- **Directions**
Your answer must hold only the lines below from the line containing "真昼带着毫不动摇的自信笑道。周也自然翘起了嘴角。\\" through the line containing "领针只在外套的缝隙中透出来一", each reproduced exactly.

- **Supplied information**

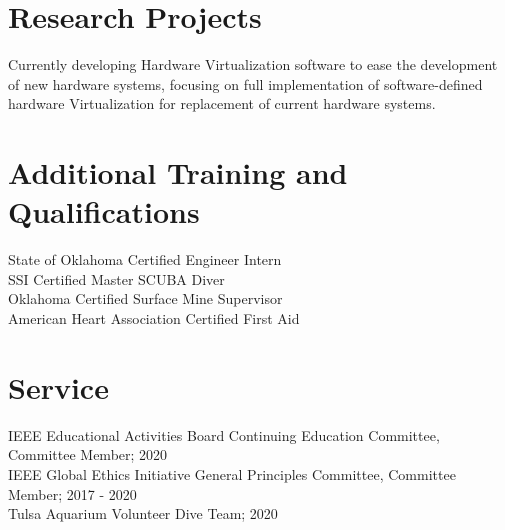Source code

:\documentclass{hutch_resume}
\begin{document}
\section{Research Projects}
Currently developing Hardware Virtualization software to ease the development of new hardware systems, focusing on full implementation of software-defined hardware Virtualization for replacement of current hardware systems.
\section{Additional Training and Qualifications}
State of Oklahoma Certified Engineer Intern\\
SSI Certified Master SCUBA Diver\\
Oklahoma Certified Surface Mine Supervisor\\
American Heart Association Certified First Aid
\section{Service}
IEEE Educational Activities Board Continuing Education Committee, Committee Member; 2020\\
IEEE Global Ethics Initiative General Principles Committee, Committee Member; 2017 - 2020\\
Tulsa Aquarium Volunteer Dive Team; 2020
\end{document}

...

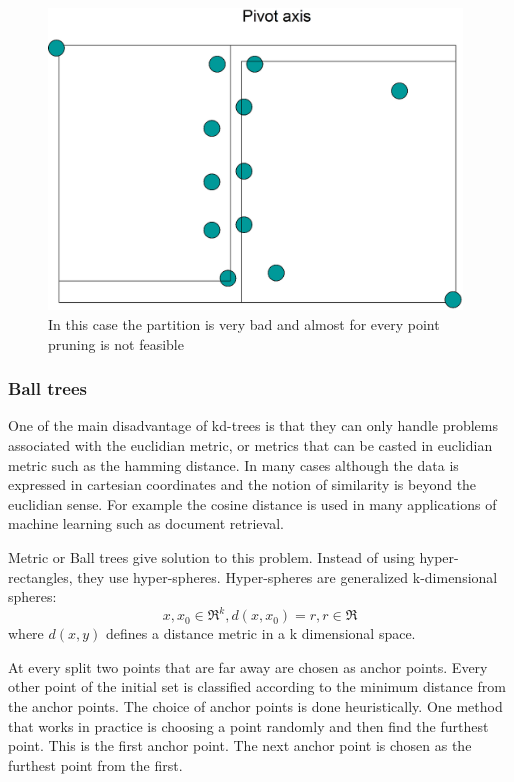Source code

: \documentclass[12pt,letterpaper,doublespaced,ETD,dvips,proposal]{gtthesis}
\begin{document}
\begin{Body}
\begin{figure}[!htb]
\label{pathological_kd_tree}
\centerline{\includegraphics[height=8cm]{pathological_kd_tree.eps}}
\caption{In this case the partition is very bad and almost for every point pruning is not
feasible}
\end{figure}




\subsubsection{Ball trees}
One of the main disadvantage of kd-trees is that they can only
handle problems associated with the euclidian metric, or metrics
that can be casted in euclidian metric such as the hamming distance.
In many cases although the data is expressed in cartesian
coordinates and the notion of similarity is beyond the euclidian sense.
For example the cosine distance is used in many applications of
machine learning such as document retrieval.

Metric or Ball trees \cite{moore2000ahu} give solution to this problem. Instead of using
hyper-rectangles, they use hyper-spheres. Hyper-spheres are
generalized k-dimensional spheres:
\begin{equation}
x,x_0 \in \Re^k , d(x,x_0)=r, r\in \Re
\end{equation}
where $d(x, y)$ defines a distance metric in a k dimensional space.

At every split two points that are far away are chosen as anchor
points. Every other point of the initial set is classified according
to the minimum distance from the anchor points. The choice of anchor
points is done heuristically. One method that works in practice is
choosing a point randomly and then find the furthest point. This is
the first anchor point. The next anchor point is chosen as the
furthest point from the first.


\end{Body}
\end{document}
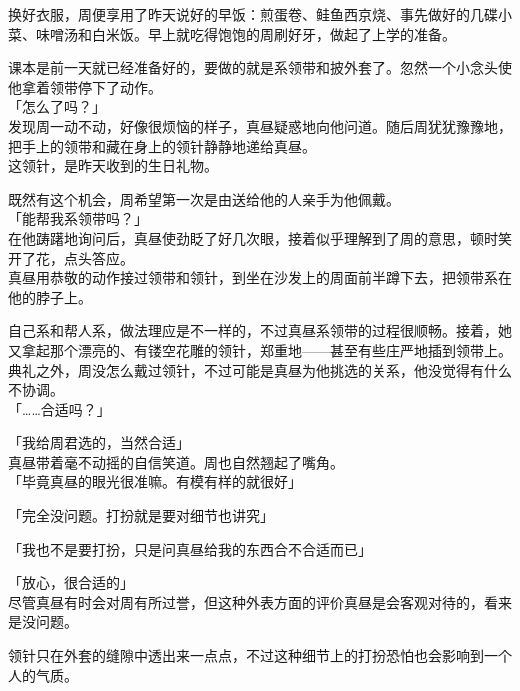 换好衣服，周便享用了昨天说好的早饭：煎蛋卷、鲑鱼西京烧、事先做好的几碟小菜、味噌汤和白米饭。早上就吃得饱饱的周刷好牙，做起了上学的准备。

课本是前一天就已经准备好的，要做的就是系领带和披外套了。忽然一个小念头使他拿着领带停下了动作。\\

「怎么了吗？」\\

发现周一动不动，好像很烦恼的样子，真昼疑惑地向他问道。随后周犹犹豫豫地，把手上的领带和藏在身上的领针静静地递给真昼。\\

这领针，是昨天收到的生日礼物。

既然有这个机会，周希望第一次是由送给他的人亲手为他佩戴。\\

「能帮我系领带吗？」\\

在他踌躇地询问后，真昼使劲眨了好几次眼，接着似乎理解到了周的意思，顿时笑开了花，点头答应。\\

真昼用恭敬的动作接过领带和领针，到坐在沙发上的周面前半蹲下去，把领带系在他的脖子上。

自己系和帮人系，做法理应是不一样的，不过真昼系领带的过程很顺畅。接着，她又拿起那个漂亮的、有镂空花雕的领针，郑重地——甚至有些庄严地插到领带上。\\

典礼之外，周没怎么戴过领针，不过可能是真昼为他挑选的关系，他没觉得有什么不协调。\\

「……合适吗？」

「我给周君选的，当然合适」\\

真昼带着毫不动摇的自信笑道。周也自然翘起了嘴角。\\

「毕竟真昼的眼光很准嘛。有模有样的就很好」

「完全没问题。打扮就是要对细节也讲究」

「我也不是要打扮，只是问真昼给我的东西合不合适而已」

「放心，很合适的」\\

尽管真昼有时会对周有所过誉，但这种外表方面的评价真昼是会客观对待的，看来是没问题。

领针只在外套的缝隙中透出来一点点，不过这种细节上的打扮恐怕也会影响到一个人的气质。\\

- **Task solution**
真昼带着毫不动摇的自信笑道。周也自然翘起了嘴角。\\

「毕竟真昼的眼光很准嘛。有模有样的就很好」

「完全没问题。打扮就是要对细节也讲究」

「我也不是要打扮，只是问真昼给我的东西合不合适而已」

「放心，很合适的」\\

尽管真昼有时会对周有所过誉，但这种外表方面的评价真昼是会客观对待的，看来是没问题。

领针只在外套的缝隙中透出来一点点，不过这种细节上的打扮恐怕也会影响到一个人的气质。\\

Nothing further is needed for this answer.